Well, I did it … and, so far (knock wood), it’s working ok.
What I did was: Upgrade my Redhat Linux 8.0 system to Fedora Core 4.
Last time I tried this it went horribly wrong … there was some kind of problem with the system that caused all available memory to be eaten up like it was going out of style … and then it started chewing on the swap space … to the extent that there was no memory and no swap space available.
To add insult to the injury … my backup procedure wasn’t as solid as I had hoped.
The end result was that my system was down for about 2 days while I recovered manually.
This time, however, I had a absolutely fool proof backup plan.
Since my hard drives are mirrored (Using a hardware based mirroring device by an Arco DupliDisk), I was able to pull the primary drive out of the mirrored pair and upgrade that. If the upgrade failed for any reason (or fails … I’m not ruling out the possiblity), all I have to do is put the primary drive back into the mirrored set and run the software to duplicate the secondary drive to the primary, and I’m back to where I started.

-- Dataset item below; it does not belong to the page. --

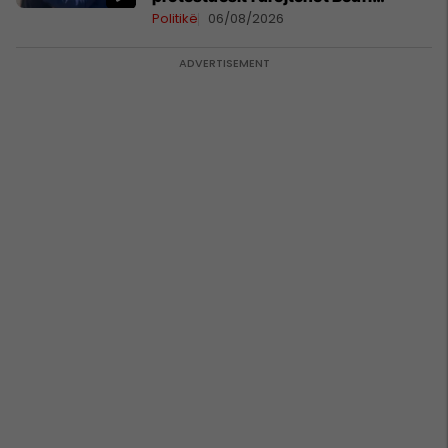
Hamzës
Politikë
06/08/2026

So far, however, it seems to be going ok.
There were a few glitches because of software installed on /usr/local … and the MySQL database is screwed up for some reason. But I can work around those.
Once I’m confident the system is working the way it should … I’ll put the primary drive back into the mirrored pair and run the software to duplicate the primary to the secondary.
FWIW: If the iSeries had even half the problems upgrading that Linux does … it would have never gotten off the ground.
Update Tuesday evening: Looks like the upgrade was successful. The only significant glitch was a problem with MySQL. I had problems with the permissions tables that I couldn’t get resolved until today. Not entirely sure what the problem was … but I had to change my /etc/hosts
table, restart mysql without permissions checking, and reset the database root password.